In quel panorama, le sale d’essai si proponevano in modo del tutto diverso: era dove si vedevano i film d’avanguardia, di nicchia, le sperimentazioni, i film stranieri che poi sarebbero diventati di culto.

L’Argentina era una di quelle sale, situata appunto in piazza Argentina, proprio nel mezzo di corso Buenos Aires. La favorivano la posizione strategica, l’essere proprio all’uscita del metrò, nonchè le sue rassegne, che venivano chiamate “maratone”, e che divennero storiche a Milano.
Le “maratone” riproponevano film rari e poco conosciuti, raccolti per genere: horror, fantascienza, western, musical, film di guerra, e così via. Duravano un mese o più, e in determinati giorni si potevano visionare diverse pellicole una dietro l’altra: praticamente, ci si poteva seppellire al cinema per un giorno intero e vedersi o rivedersi i classici del genere.

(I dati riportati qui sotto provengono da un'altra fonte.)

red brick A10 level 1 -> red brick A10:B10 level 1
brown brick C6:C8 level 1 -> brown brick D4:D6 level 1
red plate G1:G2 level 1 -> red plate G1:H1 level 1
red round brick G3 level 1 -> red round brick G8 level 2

All’Argentina ho visto per la prima volta “Il gabinetto del dottor Caligari”, “Nosferatu” di Murnau, “Metropolis”, e tanti altri. Ricordo in particolare una maratona del cinema gotico e horror, durante la quale in un solo pomeriggio proiettarono tutta la serie di Frankenstein, tra cui i due famosi capostipiti, “Frankenstein” e “La moglie di Frankenstein” di James Whale, ma anche alcuni sequel tremendi, tipo “Frankenstein contro Maciste”, “Frankenstein contro Dracula”, etc.  Fa niente, si mandava giù tutto, insieme ai mitici bon-bon di cioccolato ripieni di gelato biancolatte, in confezioni da sei, che si trovavano solo al cinema (ma chi li fabbricava?). L’ “omino dei gelati” non aveva la cassetta a tracolla, ma un vassoio, una particolarità che ho visto solo lì.

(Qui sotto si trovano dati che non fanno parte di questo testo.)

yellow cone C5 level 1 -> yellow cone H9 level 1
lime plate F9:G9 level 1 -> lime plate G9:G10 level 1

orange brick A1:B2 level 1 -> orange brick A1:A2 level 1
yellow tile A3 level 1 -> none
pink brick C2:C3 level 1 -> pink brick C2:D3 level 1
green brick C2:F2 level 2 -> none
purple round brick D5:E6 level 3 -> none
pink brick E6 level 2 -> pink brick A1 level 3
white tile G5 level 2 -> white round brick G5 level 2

I film erano vecchi, il proiettore temo non fosse da meno, quindi ogni due per tre la pellicola si rompeva e si doveva sospendere la proiezione, fra le proteste degli spettatori.
Il pubblico era dei più eterogenei che si possano immaginare: c’erano naturalmente i cinefili, ma anche gli studenti che bigiavano (ehm…), le coppiette (che si appartavano in fondo), gli sporcaccioni che cercavano di molestare le ragazze, i barboni che venivano a farsi una pennica al coperto.
Tuttavia, quelle maratone contribuirono a formare la mia cultura cinematografica come nessuno streaming odierno potrebbe fare: anche in mezzo a scarti e film di second’ordine, si percepiva l’evoluzione di un genere, la sua storia, gli stilemi registici.

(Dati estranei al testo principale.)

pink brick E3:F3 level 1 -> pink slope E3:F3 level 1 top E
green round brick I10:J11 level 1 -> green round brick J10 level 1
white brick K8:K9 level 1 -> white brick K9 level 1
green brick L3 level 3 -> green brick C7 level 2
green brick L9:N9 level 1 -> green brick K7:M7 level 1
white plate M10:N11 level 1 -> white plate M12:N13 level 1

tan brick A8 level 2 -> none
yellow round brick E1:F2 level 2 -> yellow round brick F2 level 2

Un esempio per tutti: nel 1980 l’Argentina proiettò, primo e unico cinema a Milano per quanto ne so, “Duel” di Spielberg, una pellicola che si può ben definire di rottura, e che ho trattato qui nella serie Road Movies.

Ricordo con simpatia il manichino all’ingresso della sala, sempre un po’ piegato in avanti in modo sinistramente incombente (probabilmente era solo datato e malfermo sul suo supporto): a seconda della rassegna ospitata, era vestito da alieno, o da mummia, o da Dracula, e così via. Ben lungi dal terrorizzare chicchessia, era però argomento di critiche e buffonerie mentre si aspettava di entrare.